Stored entries

──────

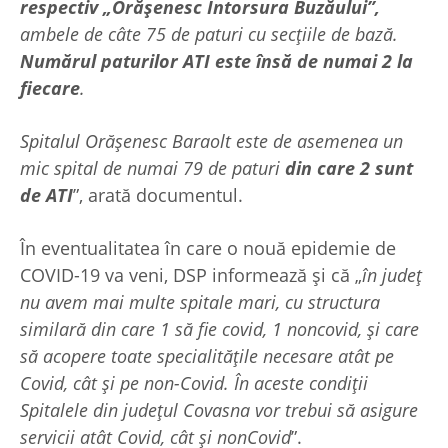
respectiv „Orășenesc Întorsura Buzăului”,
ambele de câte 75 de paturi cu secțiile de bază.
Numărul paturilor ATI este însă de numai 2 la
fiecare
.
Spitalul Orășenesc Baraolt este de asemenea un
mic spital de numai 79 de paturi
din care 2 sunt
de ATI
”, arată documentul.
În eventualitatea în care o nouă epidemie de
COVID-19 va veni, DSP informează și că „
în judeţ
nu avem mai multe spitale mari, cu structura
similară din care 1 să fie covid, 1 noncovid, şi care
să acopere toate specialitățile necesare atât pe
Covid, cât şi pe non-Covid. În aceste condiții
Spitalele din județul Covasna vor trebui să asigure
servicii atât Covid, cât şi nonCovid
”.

──────

» THE TASK
Set down, exactly and only, the lines running from the one holding "COVID-19 va veni, DSP informează și că „" through the end of the records above, both ends included.

» RESPONSE
COVID-19 va veni, DSP informează și că „
în judeţ
nu avem mai multe spitale mari, cu structura
similară din care 1 să fie covid, 1 noncovid, şi care
să acopere toate specialitățile necesare atât pe
Covid, cât şi pe non-Covid. În aceste condiții
Spitalele din județul Covasna vor trebui să asigure
servicii atât Covid, cât şi nonCovid
”.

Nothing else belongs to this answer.